* _ABOUT THIS TASK_
Go to the line holding "the rock at (x=380, y=354)" in the data below and repeat it exactly, then each line after it up to and including the one holding "person standing in snow: 16.34". Omit pictures.
== THE INPUT ==
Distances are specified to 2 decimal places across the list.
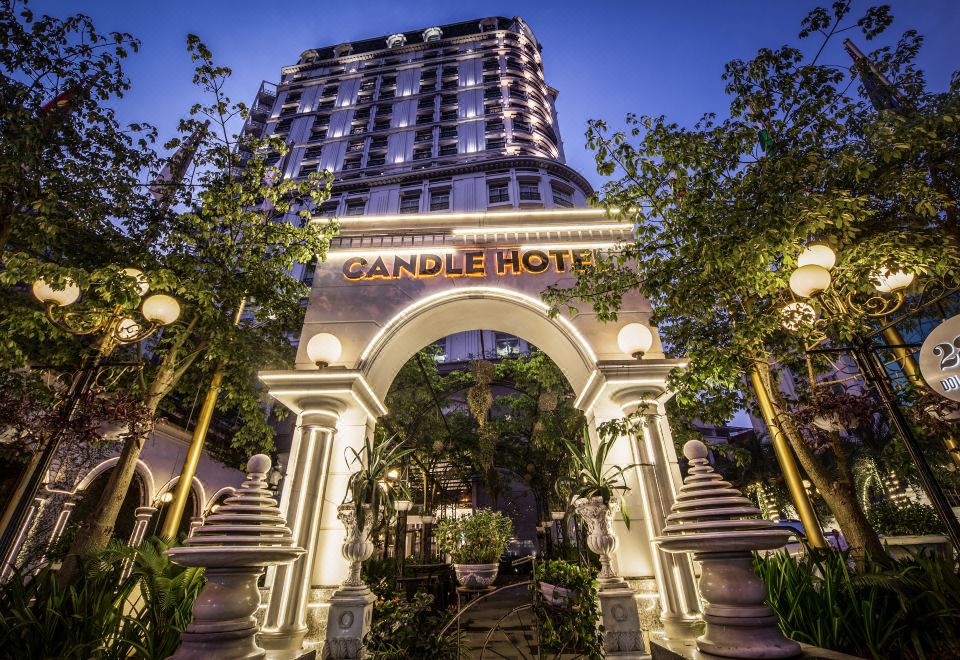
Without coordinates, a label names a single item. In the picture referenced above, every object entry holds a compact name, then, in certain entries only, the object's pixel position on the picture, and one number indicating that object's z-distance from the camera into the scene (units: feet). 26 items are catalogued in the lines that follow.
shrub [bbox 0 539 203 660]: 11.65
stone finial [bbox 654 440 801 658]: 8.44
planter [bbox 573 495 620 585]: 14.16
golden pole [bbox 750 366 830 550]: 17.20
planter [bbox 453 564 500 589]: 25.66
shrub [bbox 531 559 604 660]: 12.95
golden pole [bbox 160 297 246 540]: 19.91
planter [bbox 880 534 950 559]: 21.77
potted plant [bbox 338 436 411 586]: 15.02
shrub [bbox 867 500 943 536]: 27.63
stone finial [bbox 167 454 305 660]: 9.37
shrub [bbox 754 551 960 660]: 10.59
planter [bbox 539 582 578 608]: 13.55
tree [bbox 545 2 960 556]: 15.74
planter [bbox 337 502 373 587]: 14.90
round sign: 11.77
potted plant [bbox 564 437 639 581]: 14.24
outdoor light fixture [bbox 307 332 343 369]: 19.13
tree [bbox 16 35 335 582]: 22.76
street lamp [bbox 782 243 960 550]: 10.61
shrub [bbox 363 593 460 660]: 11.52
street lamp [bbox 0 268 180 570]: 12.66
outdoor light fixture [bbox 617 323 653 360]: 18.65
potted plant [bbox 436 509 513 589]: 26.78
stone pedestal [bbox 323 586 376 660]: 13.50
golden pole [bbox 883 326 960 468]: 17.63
===
== THE INPUT ==
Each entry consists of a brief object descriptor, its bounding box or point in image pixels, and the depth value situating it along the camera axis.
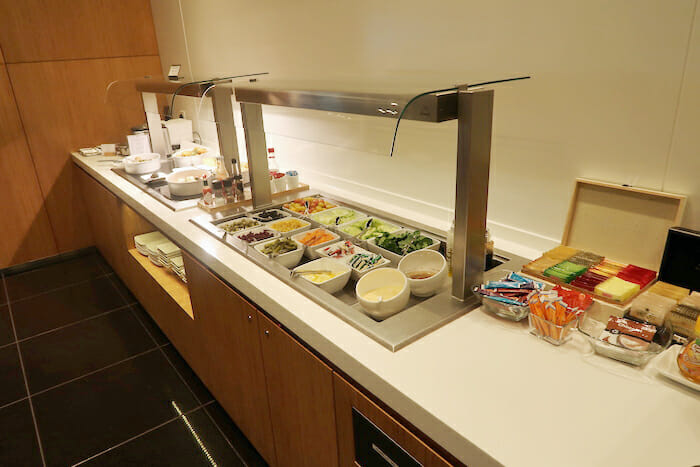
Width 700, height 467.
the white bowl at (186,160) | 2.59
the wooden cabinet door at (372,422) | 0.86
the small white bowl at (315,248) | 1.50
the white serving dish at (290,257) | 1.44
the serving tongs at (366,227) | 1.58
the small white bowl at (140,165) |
===
== THE INPUT ==
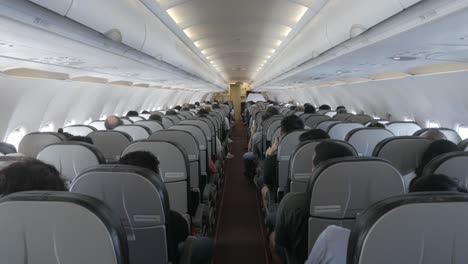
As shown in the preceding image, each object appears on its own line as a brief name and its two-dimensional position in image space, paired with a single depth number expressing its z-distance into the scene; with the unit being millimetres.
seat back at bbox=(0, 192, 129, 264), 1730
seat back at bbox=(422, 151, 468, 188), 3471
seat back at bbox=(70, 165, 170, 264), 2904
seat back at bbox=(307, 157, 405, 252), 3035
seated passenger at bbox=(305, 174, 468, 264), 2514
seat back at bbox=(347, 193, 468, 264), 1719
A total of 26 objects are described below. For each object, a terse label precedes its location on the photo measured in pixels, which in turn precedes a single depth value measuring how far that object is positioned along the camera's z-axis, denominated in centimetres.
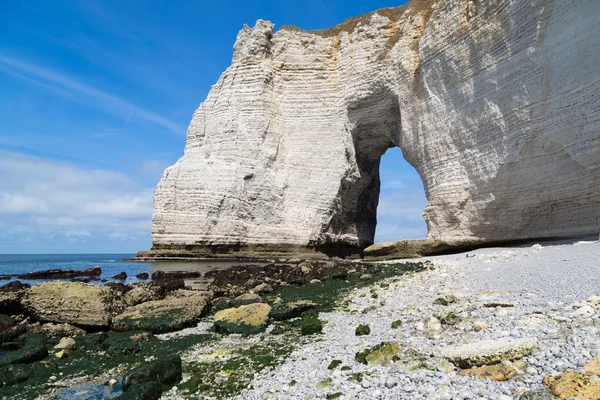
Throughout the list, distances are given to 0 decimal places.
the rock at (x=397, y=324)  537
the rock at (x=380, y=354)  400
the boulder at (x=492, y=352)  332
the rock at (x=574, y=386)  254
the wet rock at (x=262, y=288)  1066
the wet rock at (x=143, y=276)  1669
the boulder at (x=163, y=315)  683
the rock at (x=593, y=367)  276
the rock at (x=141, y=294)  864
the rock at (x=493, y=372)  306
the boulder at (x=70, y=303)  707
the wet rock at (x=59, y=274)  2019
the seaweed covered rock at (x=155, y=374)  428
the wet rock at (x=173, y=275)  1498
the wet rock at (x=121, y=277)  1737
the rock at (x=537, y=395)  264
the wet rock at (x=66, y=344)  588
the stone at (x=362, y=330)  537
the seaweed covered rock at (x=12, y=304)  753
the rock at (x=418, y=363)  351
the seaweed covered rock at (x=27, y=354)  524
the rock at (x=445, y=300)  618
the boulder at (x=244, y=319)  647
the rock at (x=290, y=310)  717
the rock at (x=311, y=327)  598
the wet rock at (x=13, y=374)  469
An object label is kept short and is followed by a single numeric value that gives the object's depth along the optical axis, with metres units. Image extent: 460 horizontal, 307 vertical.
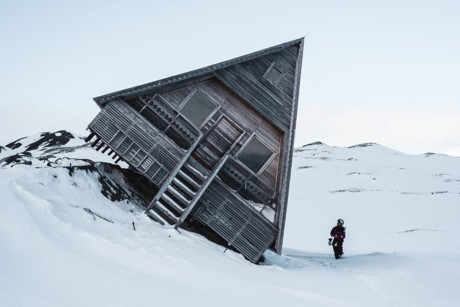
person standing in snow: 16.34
===
* _SOLUTION TO THIS EXERCISE_
the rock at (x=380, y=354)  400
the boulder at (x=492, y=352)  332
the rock at (x=574, y=386)  254
the wet rock at (x=262, y=288)  1066
the wet rock at (x=143, y=276)  1669
the boulder at (x=163, y=315)  683
the rock at (x=593, y=367)  276
the rock at (x=141, y=294)  864
the rock at (x=493, y=372)  306
the boulder at (x=70, y=303)  707
the wet rock at (x=59, y=274)  2019
the seaweed covered rock at (x=155, y=374)  428
the wet rock at (x=173, y=275)  1498
the wet rock at (x=121, y=277)  1737
the rock at (x=537, y=395)  264
the wet rock at (x=66, y=344)  588
the stone at (x=362, y=330)  537
the seaweed covered rock at (x=12, y=304)  753
the rock at (x=418, y=363)  351
the seaweed covered rock at (x=27, y=354)  524
the rock at (x=445, y=300)  618
the boulder at (x=244, y=319)  647
the rock at (x=290, y=310)  717
the rock at (x=311, y=327)  598
the wet rock at (x=13, y=374)  469
An object label is kept short and is followed by a single numeric value that gives the object's depth along the optical axis, with metres units. Image extent: 460 horizontal, 307 vertical.
person standing in snow: 16.34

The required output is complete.